Eu não havia, ainda, pensado a respeito daquilo.
— Tem razão. Não sei por que ela pediu para que a levassem para tão longe, se existe um hospital na cidade.
— Na verdade, eu sei, mas... foi meio imprudente da parte dela, de qualquer forma.
— Você sabe?
— É, eu sei.
— Então me conte.
Ele me encarou por alguns instantes, como se me analisasse ou tentasse ler minha mente por desconfiar que eu escondesse algo.
— Meu primo médico é Alexander Harrington.
— Sim, você já me disse.
— Meu nome é Vincent Harrington. Vincent... Este era o seu primeiro nome. Combinava com ele.
— Ah... Que cabeça a minha. Muito prazer. Sou Arabella Sinclair.

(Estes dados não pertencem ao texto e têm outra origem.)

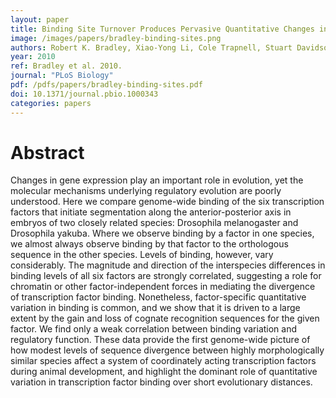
 ```yaml
---
layout: paper
title: Binding Site Turnover Produces Pervasive Quantitative Changes in Transcription Factor Binding between Closely Related Drosophila Species
image: /images/papers/bradley-binding-sites.png
authors: Robert K. Bradley, Xiao-Yong Li, Cole Trapnell, Stuart Davidson, Lior Pachter, Hou Cheng Chu, Leath A. Tonkin, Mark D. Biggin, Michael B. Eisen.
year: 2010
ref: Bradley et al. 2010.
journal: "PLoS Biology"
pdf: /pdfs/papers/bradley-binding-sites.pdf
doi: 10.1371/journal.pbio.1000343
categories: papers
---
```


# Abstract

Changes in gene expression play an important role in evolution, yet the molecular mechanisms underlying regulatory evolution are poorly understood. Here we compare genome-wide binding of the six transcription factors that initiate segmentation along the anterior-posterior axis in embryos of two closely related species: Drosophila melanogaster and Drosophila yakuba. Where we observe binding by a factor in one species, we almost always observe binding by that factor to the orthologous sequence in the other species. Levels of binding, however, vary considerably. The magnitude and direction of the interspecies differences in binding levels of all six factors are strongly correlated, suggesting a role for chromatin or other factor-independent forces in mediating the divergence of transcription factor binding. Nonetheless, factor-specific quantitative variation in binding is common, and we show that it is driven to a large extent by the gain and loss of cognate recognition sequences for the given factor. We find only a weak correlation between binding variation and regulatory function. These data provide the first genome-wide picture of how modest levels of sequence divergence between highly morphologically similar species affect a system of coordinately acting transcription factors during animal development, and highlight the dominant role of quantitative variation in transcription factor binding over short evolutionary distances.

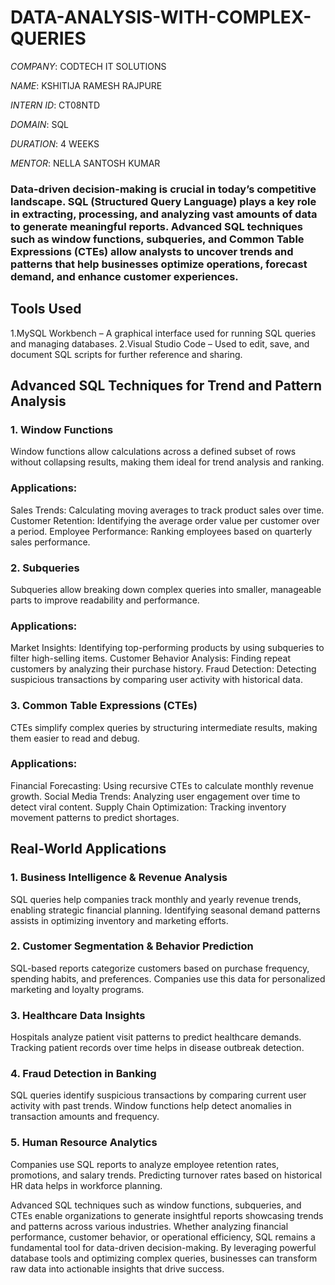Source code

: # DATA-ANALYSIS-WITH-COMPLEX-QUERIES

*COMPANY*: CODTECH IT SOLUTIONS

*NAME*: KSHITIJA RAMESH RAJPURE

*INTERN ID*: CT08NTD

*DOMAIN*: SQL

*DURATION*: 4 WEEKS

*MENTOR*: NELLA SANTOSH KUMAR

### Data-driven decision-making is crucial in today’s competitive landscape. SQL (Structured Query Language) plays a key role in extracting, processing, and analyzing vast amounts of data to generate meaningful reports. Advanced SQL techniques such as window functions, subqueries, and Common Table Expressions (CTEs) allow analysts to uncover trends and patterns that help businesses optimize operations, forecast demand, and enhance customer experiences.

## Tools Used
1.MySQL Workbench – A graphical interface used for running SQL queries and managing databases.
2.Visual Studio Code – Used to edit, save, and document SQL scripts for further reference and sharing.

## Advanced SQL Techniques for Trend and Pattern Analysis
### 1. Window Functions
Window functions allow calculations across a defined subset of rows without collapsing results, making them ideal for trend analysis and ranking.

### Applications:
Sales Trends: Calculating moving averages to track product sales over time.
Customer Retention: Identifying the average order value per customer over a period.
Employee Performance: Ranking employees based on quarterly sales performance.

### 2. Subqueries
Subqueries allow breaking down complex queries into smaller, manageable parts to improve readability and performance.

### Applications:
Market Insights: Identifying top-performing products by using subqueries to filter high-selling items.
Customer Behavior Analysis: Finding repeat customers by analyzing their purchase history.
Fraud Detection: Detecting suspicious transactions by comparing user activity with historical data.

### 3. Common Table Expressions (CTEs)
CTEs simplify complex queries by structuring intermediate results, making them easier to read and debug.

### Applications:
Financial Forecasting: Using recursive CTEs to calculate monthly revenue growth.
Social Media Trends: Analyzing user engagement over time to detect viral content.
Supply Chain Optimization: Tracking inventory movement patterns to predict shortages.

## Real-World Applications

### 1. Business Intelligence & Revenue Analysis
SQL queries help companies track monthly and yearly revenue trends, enabling strategic financial planning.
Identifying seasonal demand patterns assists in optimizing inventory and marketing efforts.

### 2. Customer Segmentation & Behavior Prediction
SQL-based reports categorize customers based on purchase frequency, spending habits, and preferences. Companies use this data for personalized marketing and loyalty programs.

### 3. Healthcare Data Insights
Hospitals analyze patient visit patterns to predict healthcare demands.
Tracking patient records over time helps in disease outbreak detection.

### 4. Fraud Detection in Banking
SQL queries identify suspicious transactions by comparing current user activity with past trends.
Window functions help detect anomalies in transaction amounts and frequency.

### 5. Human Resource Analytics
Companies use SQL reports to analyze employee retention rates, promotions, and salary trends.
Predicting turnover rates based on historical HR data helps in workforce planning.

Advanced SQL techniques such as window functions, subqueries, and CTEs enable organizations to generate insightful reports showcasing trends and patterns across various industries. Whether analyzing financial performance, customer behavior, or operational efficiency, SQL remains a fundamental tool for data-driven decision-making. By leveraging powerful database tools and optimizing complex queries, businesses can transform raw data into actionable insights that drive success.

Apesar da minha resposta, eu tinha a impressão de que ele não havia me dito o seu nome como uma mera forma de se apresentar.
— Você não sabe mesmo? — ele indagou.
— Do que eu deveria saber?
— Que sua avó tem alguns... problemas... com a minha família.
— Problemas? De que tipo?
— Do tipo que atravessa gerações, eu acho. Apesar de até hoje não saber quais foram os motivos disso. Tudo o que eu sei é que meus falecidos avós e ela se odiavam. Meu pai e seus irmãos nunca entenderam também, mas cresceram sendo ensinados a se manterem sempre longe de Eleanor Sinclair. A minha geração apenas foi instruída da mesma forma. É sério que você não sabe nada a respeito disso?
— Não. Juro que estou até um pouco chocada em saber.
— Sua mãe nunca contou nada a você?
— Minha mãe foi embora da casa da minha avó antes mesmo de completar dezoito anos. E já tem dez anos que ela morreu, eu tinha nove na época. Tudo o que eu sei é que minha avó é uma pessoa meio difícil.
"Meio" era bondade da minha parte.
Não era à toa que meu padrasto, a quem eu considerava como o meu pai, não suportasse a minha avó.
Mas... para ser bem sincera, para mim ela sempre tinha sido uma boa avó. Viajava para o Arkansas apenas para me ver (e geralmente ficava hospedada em algum hotel, porque meus pais, apesar de não se oporem a ela ter uma relação de avó e neta comigo, não a queriam na nossa casa), era carinhosa comigo, e, bem... eu aprendi a amá-la, porque também era nítido que ela me amava.
Eu não podia fazer ideia de que ela também tivesse seus inimigos na cidade onde morava praticamente desde que nasceu.
Vincent terminou sua cerveja e começou a pegar a carteira no bolso, enquanto falava:
— Então, isso quer dizer que você não foi instruída a ficar bem longe de todo e qualquer descendente da família Harrington?
— Não. Eu nunca tinha nem ouvido nada sobre essa rixa familiar. Mas entendo que você queira ficar longe de mim.
Abrindo a carteira, ele me lançou um leve (e sexy) sorriso, que talvez (só talvez) tenha deixado minhas pernas meio bambas.
— Por que eu ia querer algo assim? — Tirou algumas notas da carteira, aparentemente bem mais do que o valor de uma cerveja, e as deixou sobre o balcão. — Espero ainda te ver algumas vezes antes que o verão chegue ao fim.
Ele se virou e começou a caminhar até a porta, onde parou por um instante, virando o rosto para trás e me lançando mais um olhar antes de ir embora.
Apoiei as mãos sobre o balcão, sentindo aquele estremecimento em minhas pernas aumentar um pouquinho mais.